What are the treatments for asbestos related disorders?
Patients with asbestosis, like others with chronic lung disease, are at a higher risk of serious infection, low oxygen levels in the blood, and heart failure. These patients also may not recover as quickly from viral and bacterial infections. In addition, they may be at increased risk for certain fungal and unusual infections that take advantage of diseased or scarred lung tissue. The medical management of these patients should focus special attention on preventing and rapidly treating these infections. Flu and pneumococcal vaccinations are a part of routine care for these patients. There is, however, no treatment or cure for asbestosis. In particular, steroid and immune-based therapies have not been shown to benefit these patients.

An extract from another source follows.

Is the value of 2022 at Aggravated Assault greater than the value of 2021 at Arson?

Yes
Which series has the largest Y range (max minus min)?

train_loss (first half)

Other key elements in treating patients with asbestosis are smoking cessation, early detection of worsening disease or cancer, and avoidance of further exposure to asbestos. Supplemental oxygen during exercise or at rest (depending on the need) may be provided to improve daily function.
What are the risk factors for asbestos related disorders?

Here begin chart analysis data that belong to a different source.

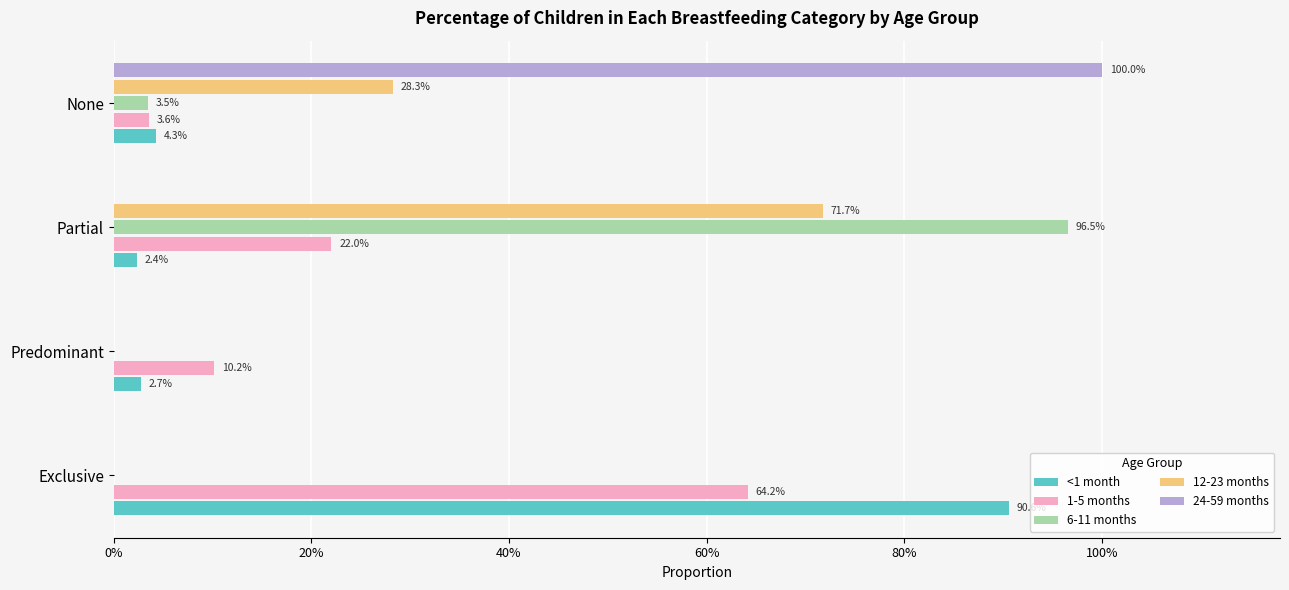

What is the average value of the 6-11 months series?

0.2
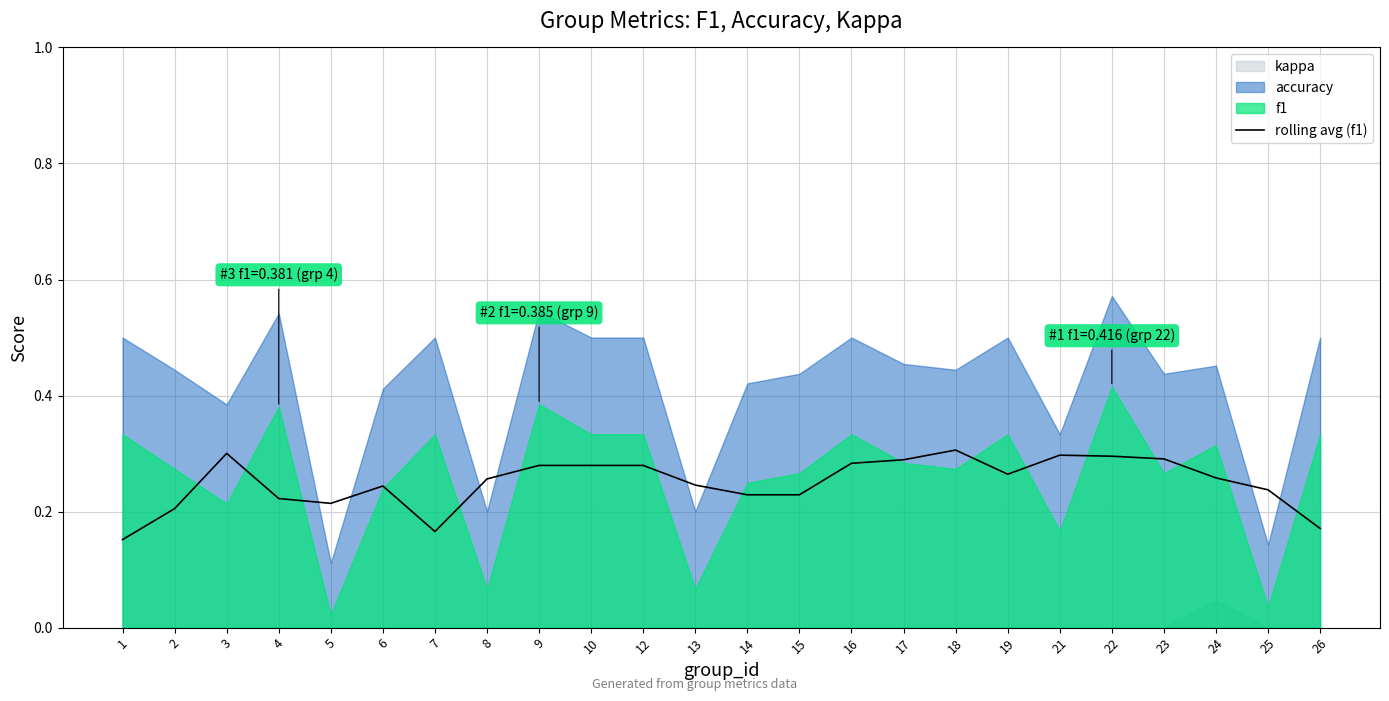

At which label is the value closest to 0?

1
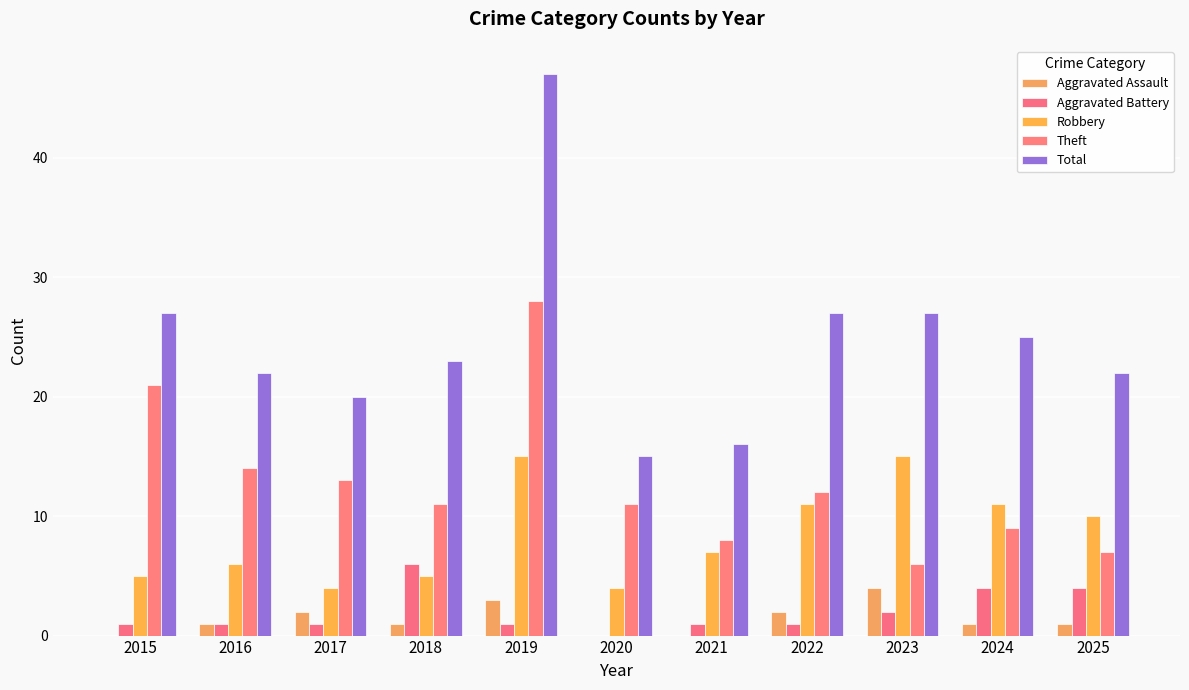

What are all the series names shown in the legend?

Aggravated Assault, Aggravated Battery, Robbery, Theft, Total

Everyone has some level of asbestos exposure. However, people who work directly with asbestos are at a higher risk of developing asbestos-related disorders. The risk factors of asbestos-related disorders depend on the exposure to them.

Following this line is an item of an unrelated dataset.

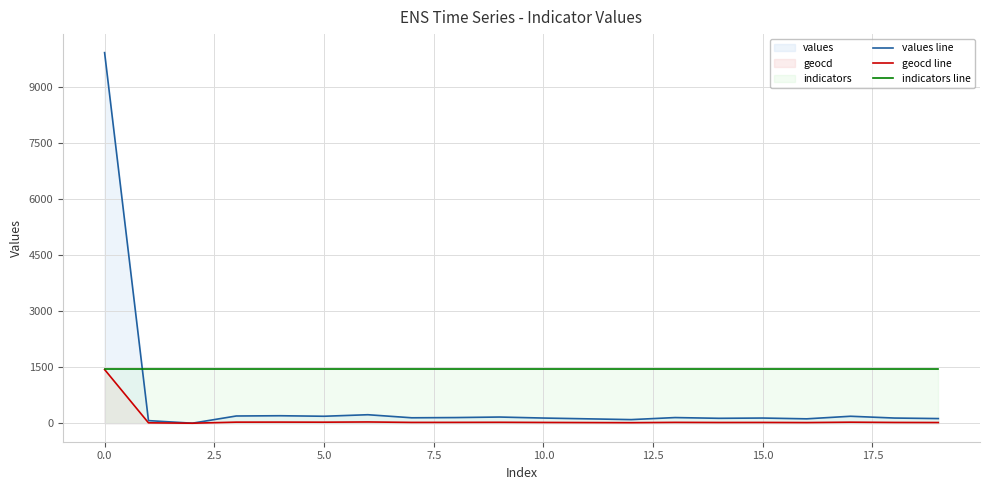

At which category is the sum across all series the highest?

0.0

- The architecture and construction sectors use asbestos for insulation, roofing, fireproofing, and sound absorption, in addition to reinforcing cement and plastic.
- Boilers, steam pipes, and hot water pipes have all been insulated with asbestos in the shipbuilding sector.
- Vehicle clutch pads and brake shoes both contain asbestos, thanks to the automobile industry.
- Besides being utilized in plastics, paints, varnishes, and adhesives, asbestos has also been employed in ceiling and floor tiles. In addition, several talcs- and vermiculite-containing garden goods, as well as crayons, have been found to contain asbestos.
- Occupations that have a high risk of asbestos exposure are shipbuilding and naval service, railway construction, Asbestos mining and milling, construction and building trades, manufacture of chemicals, flooring, plastics or rubber, auto industry (specifically brake repair), fabric milling, building demolition, etc.
- Also, those who are involved in rescue, recovery and cleanup are at higher risk for developing asbestos-related disorders.